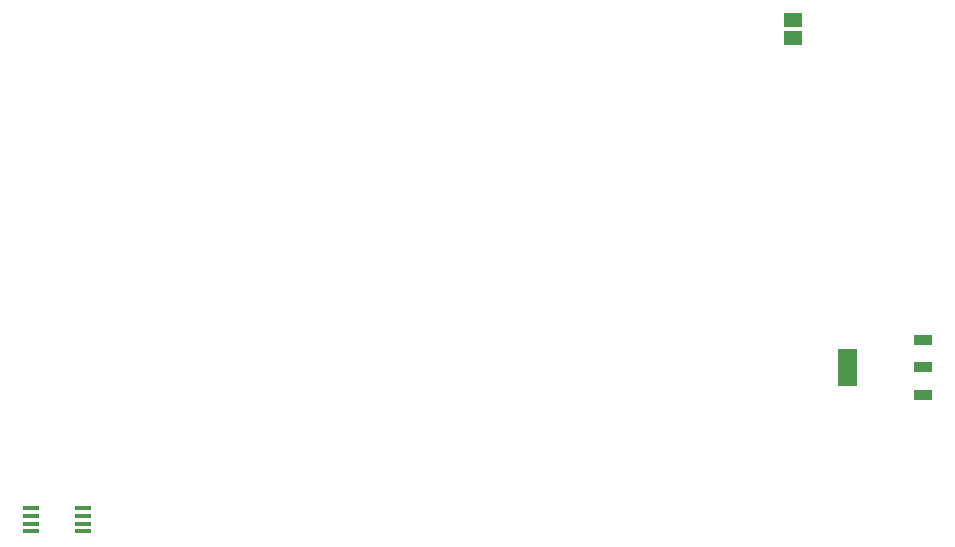
<source format=gbr>
%TF.GenerationSoftware,KiCad,Pcbnew,7.0.2-0*%
%TF.CreationDate,2023-11-14T20:22:56-05:00*%
%TF.ProjectId,A2 Percussion Desktop,41322050-6572-4637-9573-73696f6e2044,rev?*%
%TF.SameCoordinates,Original*%
%TF.FileFunction,Paste,Bot*%
%TF.FilePolarity,Positive*%
%FSLAX46Y46*%
G04 Gerber Fmt 4.6, Leading zero omitted, Abs format (unit mm)*
G04 Created by KiCad (PCBNEW 7.0.2-0) date 2023-11-14 20:22:56*
%MOMM*%
%LPD*%
G01*
G04 APERTURE LIST*
%ADD10R,1.600200X0.914400*%
%ADD11R,1.600200X1.168400*%
%ADD12R,1.450000X0.450000*%
G04 APERTURE END LIST*
%TO.C,CR1*%
G36*
X118491200Y-42298400D02*
G01*
X116891000Y-42298400D01*
X116891000Y-39098000D01*
X118491200Y-39098000D01*
X118491200Y-42298400D01*
G37*
%TD*%
D10*
%TO.C,CR1*%
X124091900Y-38398200D03*
X124091900Y-40698200D03*
X124091900Y-42998200D03*
%TD*%
D11*
%TO.C,Connect_For_Euro_Power1*%
X113117300Y-12805260D03*
X113117300Y-11283800D03*
%TD*%
D12*
%TO.C,U2*%
X53000000Y-52625000D03*
X53000000Y-53275000D03*
X53000000Y-53925000D03*
X53000000Y-54575000D03*
X48600000Y-54575000D03*
X48600000Y-53925000D03*
X48600000Y-53275000D03*
X48600000Y-52625000D03*
%TD*%
M02*

</source>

- - -

Required action: Print all the lines above exactly as they are, but without the pictures.

Answer box:
<source format=gbr>
%TF.GenerationSoftware,KiCad,Pcbnew,7.0.2-0*%
%TF.CreationDate,2023-11-14T20:22:56-05:00*%
%TF.ProjectId,A2 Percussion Desktop,41322050-6572-4637-9573-73696f6e2044,rev?*%
%TF.SameCoordinates,Original*%
%TF.FileFunction,Paste,Bot*%
%TF.FilePolarity,Positive*%
%FSLAX46Y46*%
G04 Gerber Fmt 4.6, Leading zero omitted, Abs format (unit mm)*
G04 Created by KiCad (PCBNEW 7.0.2-0) date 2023-11-14 20:22:56*
%MOMM*%
%LPD*%
G01*
G04 APERTURE LIST*
%ADD10R,1.600200X0.914400*%
%ADD11R,1.600200X1.168400*%
%ADD12R,1.450000X0.450000*%
G04 APERTURE END LIST*
%TO.C,CR1*%
G36*
X118491200Y-42298400D02*
G01*
X116891000Y-42298400D01*
X116891000Y-39098000D01*
X118491200Y-39098000D01*
X118491200Y-42298400D01*
G37*
%TD*%
D10*
%TO.C,CR1*%
X124091900Y-38398200D03*
X124091900Y-40698200D03*
X124091900Y-42998200D03*
%TD*%
D11*
%TO.C,Connect_For_Euro_Power1*%
X113117300Y-12805260D03*
X113117300Y-11283800D03*
%TD*%
D12*
%TO.C,U2*%
X53000000Y-52625000D03*
X53000000Y-53275000D03*
X53000000Y-53925000D03*
X53000000Y-54575000D03*
X48600000Y-54575000D03*
X48600000Y-53925000D03*
X48600000Y-53275000D03*
X48600000Y-52625000D03*
%TD*%
M02*

</source>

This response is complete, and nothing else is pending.